> **WORK REQUIRED**: Nothing but the lines from the first line of the records through the line with "Page size: 1500x1125." should be output, exactly as written and free of pictures.

> **PROVIDED MATERIAL**:
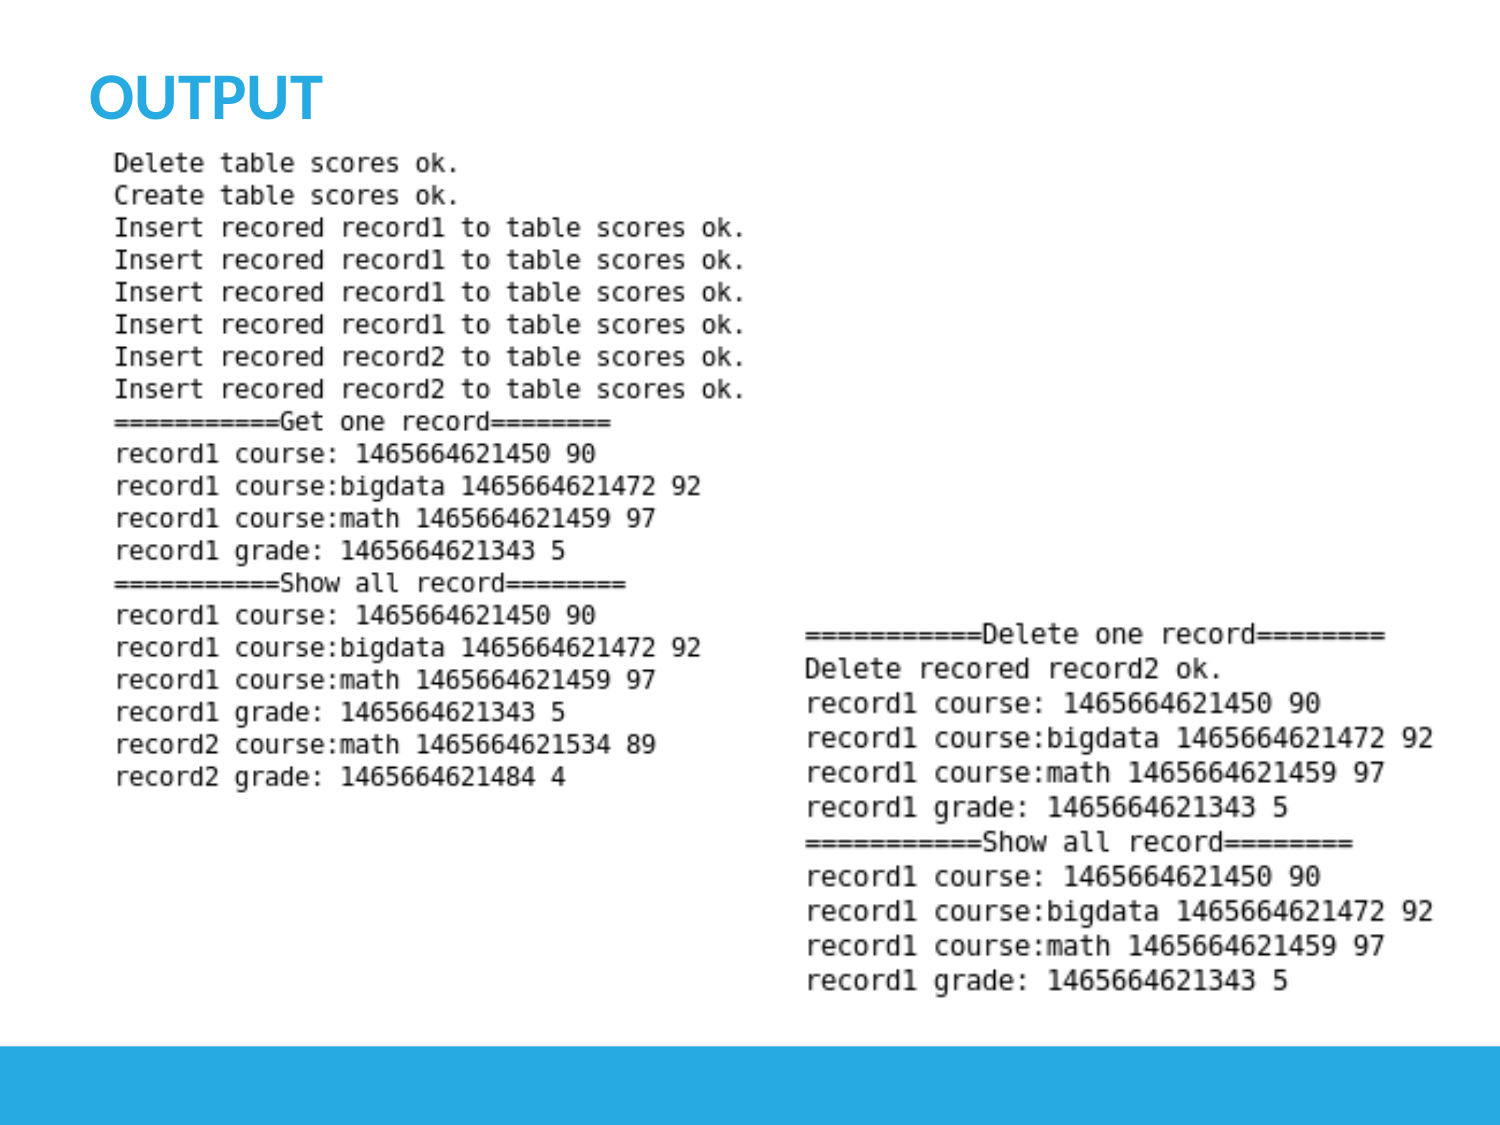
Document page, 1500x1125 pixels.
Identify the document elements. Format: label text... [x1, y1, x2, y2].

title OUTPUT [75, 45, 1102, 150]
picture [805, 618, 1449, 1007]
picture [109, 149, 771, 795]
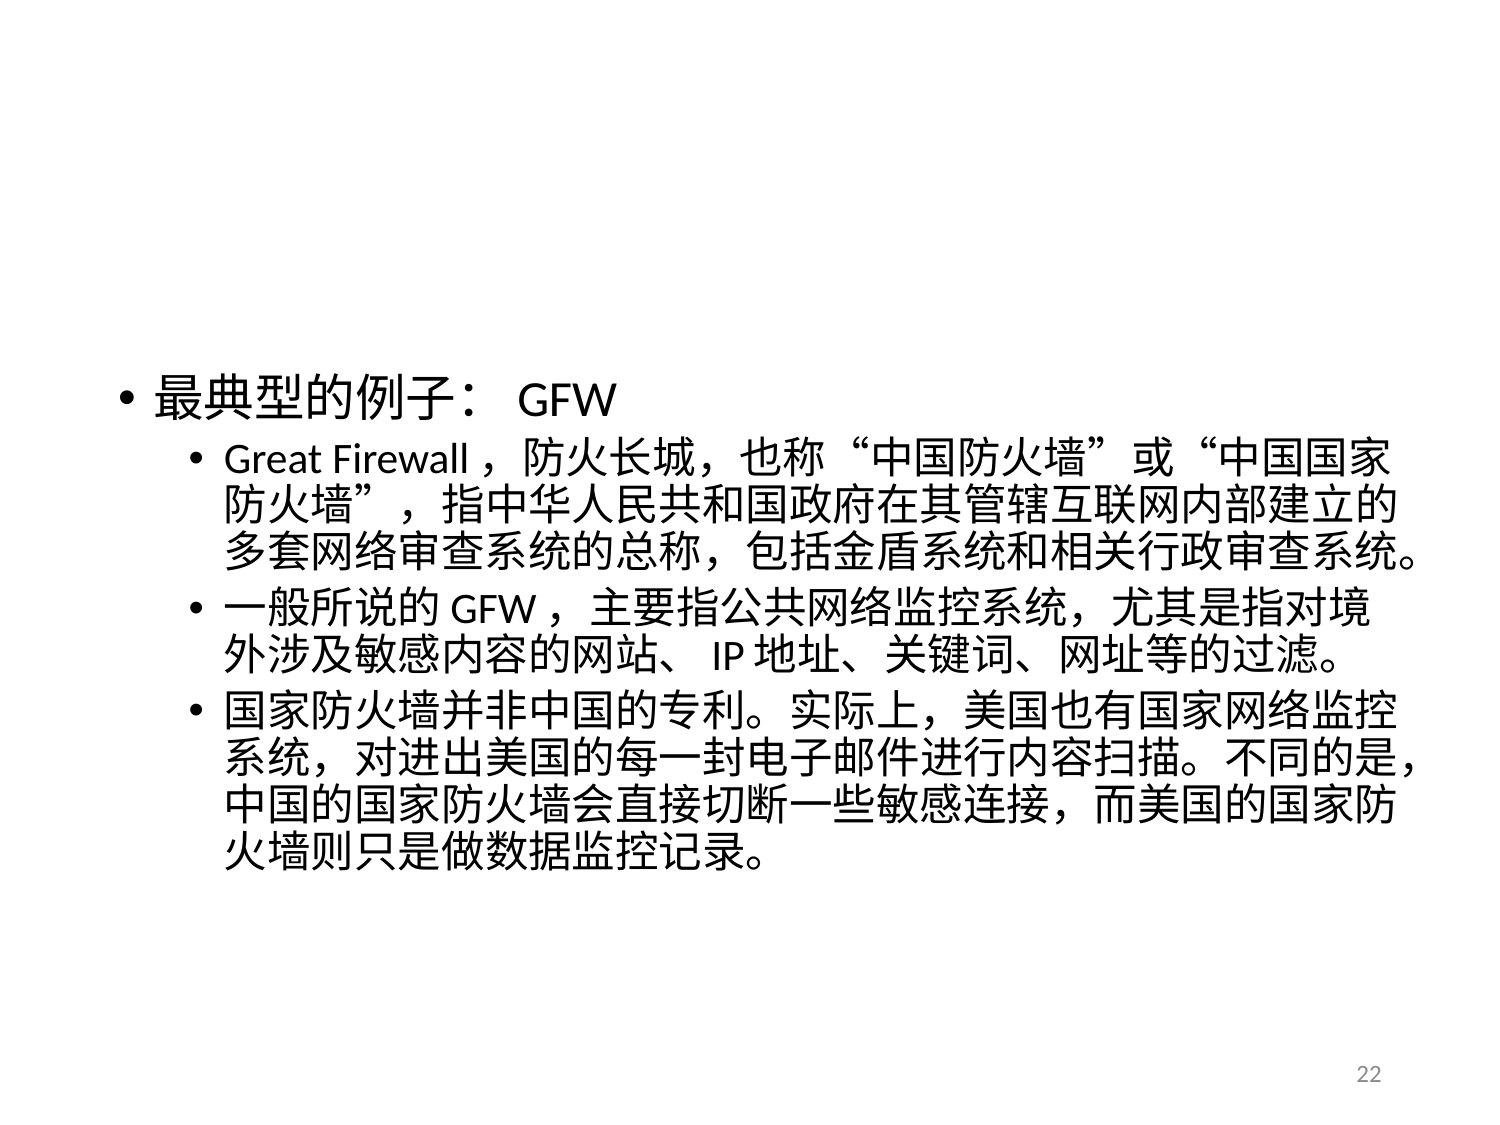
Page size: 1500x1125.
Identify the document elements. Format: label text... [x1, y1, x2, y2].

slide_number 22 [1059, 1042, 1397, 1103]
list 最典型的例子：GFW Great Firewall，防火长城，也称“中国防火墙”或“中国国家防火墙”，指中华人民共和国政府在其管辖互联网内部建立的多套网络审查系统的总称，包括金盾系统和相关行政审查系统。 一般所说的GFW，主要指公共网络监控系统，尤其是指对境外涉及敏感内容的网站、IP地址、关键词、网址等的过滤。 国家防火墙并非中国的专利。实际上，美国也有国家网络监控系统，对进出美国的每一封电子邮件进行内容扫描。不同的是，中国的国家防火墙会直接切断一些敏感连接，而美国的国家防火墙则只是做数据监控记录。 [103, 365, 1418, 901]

> **EXPECTED ANSWER**:
Document page, 1500x1125 pixels.
Identify the document elements. Format: label text... [x1, y1, x2, y2].

title OUTPUT [75, 45, 1102, 150]
picture [805, 618, 1449, 1007]
picture [109, 149, 771, 795]
Page size: 1500x1125.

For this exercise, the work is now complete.